**TEXT PASSAGE:**
This week, here is an excellent story to frighten young archaeologists and numismatists in their methodological cradles! I encountered this while reading up for an article that still hasn’t come out about changes in the coinages of the post-Roman world; I’m assured it’s now in final stages… But that doesn’t matter for these purposes. I will not, therefore, paraphrase what John Kent, no less, wrote better:1

One of the few comprehensive accounts of the collection, concealment and recovery of a hoard is related in Pepys’ Diary. At the Restoration of 1660, Samuel Pepys declared himself to be earning £50 a year, and to have £40 cash in hand. By the end of 1666, his average annual income exceeded £3,000, and he ‘was worth in money, all good’, above £6,200, beside two-and-a-half dozen silver vessels. Like many of his thrifty contemporaries, he kept his surplus cash under lock and key in his own house; the unfortunate Mr. Tryan, of Lime Street, who kept the key of his cash-chest in his desk, was robbed of £1,050 in money and £4,000 in jewels held as securities for loans. In June 1667, deeply worried by the penetration of the Dutch fleet into the Thames estuary, Pepys resolved to conceal his money. He was at first undecided whether to conceal it elsewhere in London to to despatch it to the family estate in Brampton, Northamptonshire. The latter counsel prevailed and his father and wife took coach, with a bag containing some £1,300. Finding himself unable to convert his silver in hand for gold – he had been forestalled by others – Pepys sent on another 1,000 gold pieces by special messenger, and carried on his own person another £300 worth, together with ‘directions where to find £500 and more in gold and silver’.

**STATED EXERCISE A:**
Extract every line of the listing below that contains the string "legge".

**RECORDS FOR THE EXERCISE:**

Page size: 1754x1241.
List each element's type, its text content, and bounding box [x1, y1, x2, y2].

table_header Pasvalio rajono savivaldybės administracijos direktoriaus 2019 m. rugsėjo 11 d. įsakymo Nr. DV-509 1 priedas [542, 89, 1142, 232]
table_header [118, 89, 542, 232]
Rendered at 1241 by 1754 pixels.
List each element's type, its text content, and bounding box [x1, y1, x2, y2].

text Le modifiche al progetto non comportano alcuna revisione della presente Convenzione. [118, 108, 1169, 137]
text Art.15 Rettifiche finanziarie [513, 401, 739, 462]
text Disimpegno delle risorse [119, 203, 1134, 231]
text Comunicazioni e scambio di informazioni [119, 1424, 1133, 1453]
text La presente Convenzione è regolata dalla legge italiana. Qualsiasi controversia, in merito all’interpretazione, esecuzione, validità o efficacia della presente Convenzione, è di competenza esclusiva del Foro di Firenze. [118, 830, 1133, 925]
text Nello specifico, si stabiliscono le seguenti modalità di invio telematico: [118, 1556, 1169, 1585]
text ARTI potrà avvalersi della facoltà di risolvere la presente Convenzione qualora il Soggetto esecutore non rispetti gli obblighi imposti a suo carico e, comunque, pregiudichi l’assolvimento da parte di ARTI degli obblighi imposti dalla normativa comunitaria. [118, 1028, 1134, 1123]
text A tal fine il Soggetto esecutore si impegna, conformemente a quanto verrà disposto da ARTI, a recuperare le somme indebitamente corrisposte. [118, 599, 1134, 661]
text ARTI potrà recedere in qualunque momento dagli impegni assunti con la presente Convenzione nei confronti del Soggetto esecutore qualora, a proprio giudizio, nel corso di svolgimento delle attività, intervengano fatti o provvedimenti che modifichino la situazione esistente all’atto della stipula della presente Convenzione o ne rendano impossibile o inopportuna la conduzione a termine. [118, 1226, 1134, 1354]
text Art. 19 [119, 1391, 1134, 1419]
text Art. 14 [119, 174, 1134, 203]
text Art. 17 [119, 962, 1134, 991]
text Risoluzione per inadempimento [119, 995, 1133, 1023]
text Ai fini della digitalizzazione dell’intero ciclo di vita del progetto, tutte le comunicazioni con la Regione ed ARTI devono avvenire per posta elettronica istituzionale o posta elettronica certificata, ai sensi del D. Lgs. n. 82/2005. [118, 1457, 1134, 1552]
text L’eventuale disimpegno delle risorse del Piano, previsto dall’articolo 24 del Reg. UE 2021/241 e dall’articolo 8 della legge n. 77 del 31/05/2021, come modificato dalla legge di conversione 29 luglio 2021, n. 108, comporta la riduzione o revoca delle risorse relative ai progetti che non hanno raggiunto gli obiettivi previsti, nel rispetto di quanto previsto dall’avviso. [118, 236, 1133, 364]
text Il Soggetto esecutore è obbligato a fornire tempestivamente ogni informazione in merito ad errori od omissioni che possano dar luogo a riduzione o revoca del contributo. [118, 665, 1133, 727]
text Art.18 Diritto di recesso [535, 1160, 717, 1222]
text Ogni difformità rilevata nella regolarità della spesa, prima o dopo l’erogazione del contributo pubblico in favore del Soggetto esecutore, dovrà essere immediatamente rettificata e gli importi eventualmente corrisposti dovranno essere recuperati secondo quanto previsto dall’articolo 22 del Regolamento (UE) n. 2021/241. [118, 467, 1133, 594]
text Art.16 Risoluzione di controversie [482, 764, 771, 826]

**STATED EXERCISE B:**
Based on the passage about Pepys's hoard, answer yes or no to each statement below, and quote the words from the passage that decide it. (i) At the Restoration of 1660, Pepys had £40 cash in hand. (ii) Pepys decided to hide his money elsewhere in London. (iii) Pepys converted his silver into gold before sending it on.

**FULL RESPONSE A:**
text La presente Convenzione è regolata dalla legge italiana. Qualsiasi controversia, in merito all’interpretazione, esecuzione, validità o efficacia della presente Convenzione, è di competenza esclusiva del Foro di Firenze. [118, 830, 1133, 925]
text L’eventuale disimpegno delle risorse del Piano, previsto dall’articolo 24 del Reg. UE 2021/241 e dall’articolo 8 della legge n. 77 del 31/05/2021, come modificato dalla legge di conversione 29 luglio 2021, n. 108, comporta la riduzione o revoca delle risorse relative ai progetti che non hanno raggiunto gli obiettivi previsti, nel rispetto di quanto previsto dall’avviso. [118, 236, 1133, 364]

**FULL RESPONSE B:**
(i) Yes: "to have £40 cash in hand."
(ii) No: "to despatch it to the family estate in Brampton, Northamptonshire. The latter counsel prevailed."
(iii) No: "Finding himself unable to convert his silver in hand for gold."